En este recuadro no se ha evitado mencionar -más bien se ha citado con frecuencia- una máxima de Adam Smith, tenido por el padre de la economía moderna: "No es de la benevolencia del carnicero, cervecero o panadero de donde obtendremos nuestra cena, sino de su preocupación por su propio interés". El padre del economista escocés murió apenas al haber nacido él, aunque su madre vivió noventa años, una longevidad inaudita en el siglo XVIII. Está por hacer una teoría sobre si los hijos de viuda o madre abandonada tienen rasgos singulares que basculan entre la necesidad que impone -o imponía- la orfandad y la crianza en un entorno femenino, o, si queremos, en ausencia de padre. Puede que de ello haya algo distintivo, de forma que -quizá- la combinación de historia, naturaleza humana, bondad moral y economía esencial que Adam Smith reflejó en su obra magna (Una investigación sobre la naturaleza y las causas de la riqueza de las naciones) tenga una cierta inspiración privada de la autoridad masculina que, en aquel entonces, era soberana, hasta el punto de que una viuda fuera un proyecto de precariedad económica y social. Pero también, reivindico con criterio propio, una fuente de sensibilidad y sentido común. Sobre la dureza -material- sobrevenida por la muerte del padre cabe traer a colación a Jane Austen, también del XVIII, que escribió Sentido y sensibilidad, a partir de la cual Ang Lee hizo una deliciosa película (aunque las Dashwood eran todas mujeres).

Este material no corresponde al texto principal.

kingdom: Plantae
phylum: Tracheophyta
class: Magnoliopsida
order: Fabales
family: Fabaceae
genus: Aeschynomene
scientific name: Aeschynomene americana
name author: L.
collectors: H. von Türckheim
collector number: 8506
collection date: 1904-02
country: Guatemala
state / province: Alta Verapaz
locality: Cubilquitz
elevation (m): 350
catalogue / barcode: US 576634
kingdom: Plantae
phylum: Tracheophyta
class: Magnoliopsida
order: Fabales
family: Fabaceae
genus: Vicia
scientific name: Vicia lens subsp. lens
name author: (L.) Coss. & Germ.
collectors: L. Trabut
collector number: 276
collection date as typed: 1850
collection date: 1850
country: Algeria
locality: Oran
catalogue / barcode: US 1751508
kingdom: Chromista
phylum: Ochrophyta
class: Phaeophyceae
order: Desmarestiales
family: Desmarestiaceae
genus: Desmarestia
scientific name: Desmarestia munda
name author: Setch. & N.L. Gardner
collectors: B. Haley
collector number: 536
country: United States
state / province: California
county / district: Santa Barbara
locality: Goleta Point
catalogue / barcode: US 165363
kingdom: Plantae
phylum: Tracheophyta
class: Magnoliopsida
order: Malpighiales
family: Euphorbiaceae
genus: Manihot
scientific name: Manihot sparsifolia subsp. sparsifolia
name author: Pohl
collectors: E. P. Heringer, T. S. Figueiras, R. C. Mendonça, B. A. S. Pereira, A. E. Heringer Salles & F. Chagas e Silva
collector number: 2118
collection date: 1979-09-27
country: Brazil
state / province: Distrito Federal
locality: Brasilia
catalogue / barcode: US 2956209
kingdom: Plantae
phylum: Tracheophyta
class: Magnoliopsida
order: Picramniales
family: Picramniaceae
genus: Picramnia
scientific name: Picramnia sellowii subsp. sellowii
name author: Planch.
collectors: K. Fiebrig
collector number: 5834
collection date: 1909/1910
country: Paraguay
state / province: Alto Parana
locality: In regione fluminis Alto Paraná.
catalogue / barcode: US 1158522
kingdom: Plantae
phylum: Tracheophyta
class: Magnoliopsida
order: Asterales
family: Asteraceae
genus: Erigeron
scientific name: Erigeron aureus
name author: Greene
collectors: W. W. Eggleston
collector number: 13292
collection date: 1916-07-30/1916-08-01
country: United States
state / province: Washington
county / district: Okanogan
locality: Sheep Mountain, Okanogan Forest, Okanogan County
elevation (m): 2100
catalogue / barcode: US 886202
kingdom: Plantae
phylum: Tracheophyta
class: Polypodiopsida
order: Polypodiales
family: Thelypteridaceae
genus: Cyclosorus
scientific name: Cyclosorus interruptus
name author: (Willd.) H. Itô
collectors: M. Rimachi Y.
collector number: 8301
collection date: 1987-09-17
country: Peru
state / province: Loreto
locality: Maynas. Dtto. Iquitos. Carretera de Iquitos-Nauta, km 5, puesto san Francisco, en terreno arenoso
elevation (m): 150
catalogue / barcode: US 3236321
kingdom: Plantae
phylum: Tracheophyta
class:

"Ya es machacona la censura al rico, cuando deberíamos aumentarlos. Los pueblos que producen riquezas pueden hacer partícipes de ellas a muchos semejantes. Ricos sin soberbia, que administren bien, que ganen dinero y lo sigan empleando, que tributen". Permitan que traiga aquí esta frase del libro Una vida, de Salvador Rus López, y pido este tímido permiso porque él es mi abuelo y el de unas pocas de docenas más de nietos, un hombre hecho a sí mismo de la mano de sus hermanos, y, me da a mí, de la madre. Dejando ahora la devoción a un lado, debemos en esta tierra abandonar el complejo casi crónico de señalar a quien prospera. Y, por lo mismo, aplaudir a quienes con decencia, contradicción, propósito y una abnegación más propia de protestantes que de católicos proveen a su entorno de empleo, futuro y, a la postre, cultura. Quien, como empresario, no lleva en su interior y en su acción la bonhomía y el respeto por sus trabajadores y la comunidad en la que obtiene sus réditos no conviene a la riqueza de las naciones. El interés propio es natural, es fundamental. Mas no sólo eso.